Kisshomaru adds that Morihei Ueshiba took up a similar ideal 「武農一如」(which is translated as 'the integration of the martial and agricultural lifestyles'), when he moved to Iwama in 1942 and, since K Chiba spent some time in Iwama recovering from a back injury, it is probably here that he would have heard O Sensei talk about this. Kisshomaru is in no doubt, however, that the origin of both ideas was the practice of settling retired veterans.
Kisshomaru then adds some history and for me this puts a slightly different slant on the matter. Kisshomaru notes that when Enomoto Takeaki surrendered to the new Meiji government, such settlements were organized for ex-samurai. Kisshomaru is actually discussing the Boshin Civil War, when samurai loyal to the Tokugawa shogunate were hunted down by an army composed mainly of Satsuma and Choshu veterans. Enomoto was one such samurai leader, but there were others, including samurai from the Aizu domain, where Takeda Sokaku was born. The Aizu samurai were also offered similar settlements, but as a punishment, and their form of 「兵農一如」led to starvation and death.

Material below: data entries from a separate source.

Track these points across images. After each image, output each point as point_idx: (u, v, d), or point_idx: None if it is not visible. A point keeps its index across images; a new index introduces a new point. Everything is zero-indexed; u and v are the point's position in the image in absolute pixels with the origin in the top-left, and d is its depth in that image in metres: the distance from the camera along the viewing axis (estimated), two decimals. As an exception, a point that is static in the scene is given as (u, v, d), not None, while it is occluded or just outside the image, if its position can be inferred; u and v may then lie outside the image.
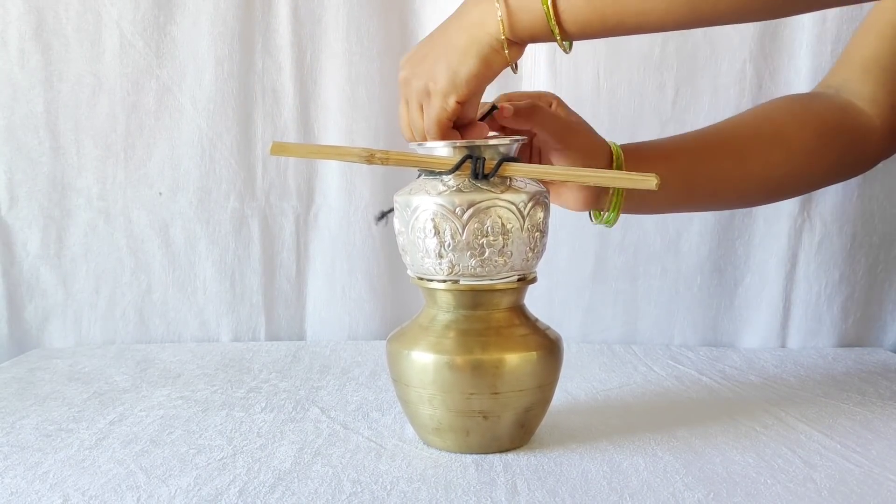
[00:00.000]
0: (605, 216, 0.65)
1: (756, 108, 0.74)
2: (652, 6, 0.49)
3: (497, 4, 0.52)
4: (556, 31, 0.52)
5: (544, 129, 0.60)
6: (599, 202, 0.64)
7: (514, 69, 0.56)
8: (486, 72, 0.54)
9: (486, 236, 0.54)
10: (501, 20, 0.52)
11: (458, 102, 0.55)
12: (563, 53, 0.56)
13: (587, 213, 0.66)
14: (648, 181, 0.52)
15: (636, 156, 0.64)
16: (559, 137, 0.60)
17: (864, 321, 0.90)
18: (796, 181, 0.71)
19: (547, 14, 0.51)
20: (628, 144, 0.65)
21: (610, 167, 0.62)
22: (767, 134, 0.69)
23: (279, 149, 0.55)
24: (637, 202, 0.65)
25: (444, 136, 0.56)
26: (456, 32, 0.54)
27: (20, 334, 0.92)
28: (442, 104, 0.55)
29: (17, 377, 0.79)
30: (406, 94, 0.58)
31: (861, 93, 0.71)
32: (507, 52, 0.53)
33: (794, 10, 0.53)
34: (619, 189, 0.62)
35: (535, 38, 0.54)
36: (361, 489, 0.51)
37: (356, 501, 0.50)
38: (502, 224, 0.54)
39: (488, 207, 0.54)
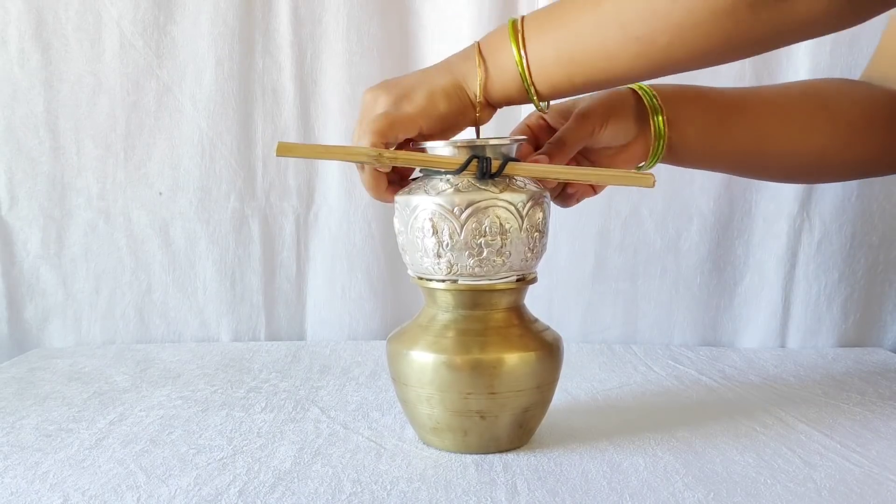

In Kisshomaru's biography, there is more mention of 「兵農(武農)一如」on pp. 257-260 of the Japanese text and pp. 267-271 of the English translation. On p. 267 of the English translation, there is a note explaining
Heino-ichinyo /
Buno-ichinyo:
"The first of these terms denotes the integration of agriculture and the military, and originally was applied to a Meiji-era program of relocating samurai families to the Hokkaido frontier for both farming and national defence; the second term denotes more particularly O Sensei's own concept of the close and necessary relationship between agriculture or farming and the martial arts, Budo."
The problem here is that there is no explanation in either the text or the footnotes of what this necessary relationship consists in (other than the rather obvious connection of a dojo surrounded by land which has to be farmed). Now it might be that Morihei Ueshiba was indeed thinking of Hirata Atsutane and Omoto, and Kisshomaru mentions that he did, also, farm in Ayabe and Takeda. However this connection is not made clear and it seems that Kisshomaru also believed that this was a personal belief of his father. I think it is significant that this seemingly necessary relationship ceased to exist with the Second Doshu, who was the one who wrote the biography.
There is quite a lot more that could be discussed, but I think this is enough for the time being.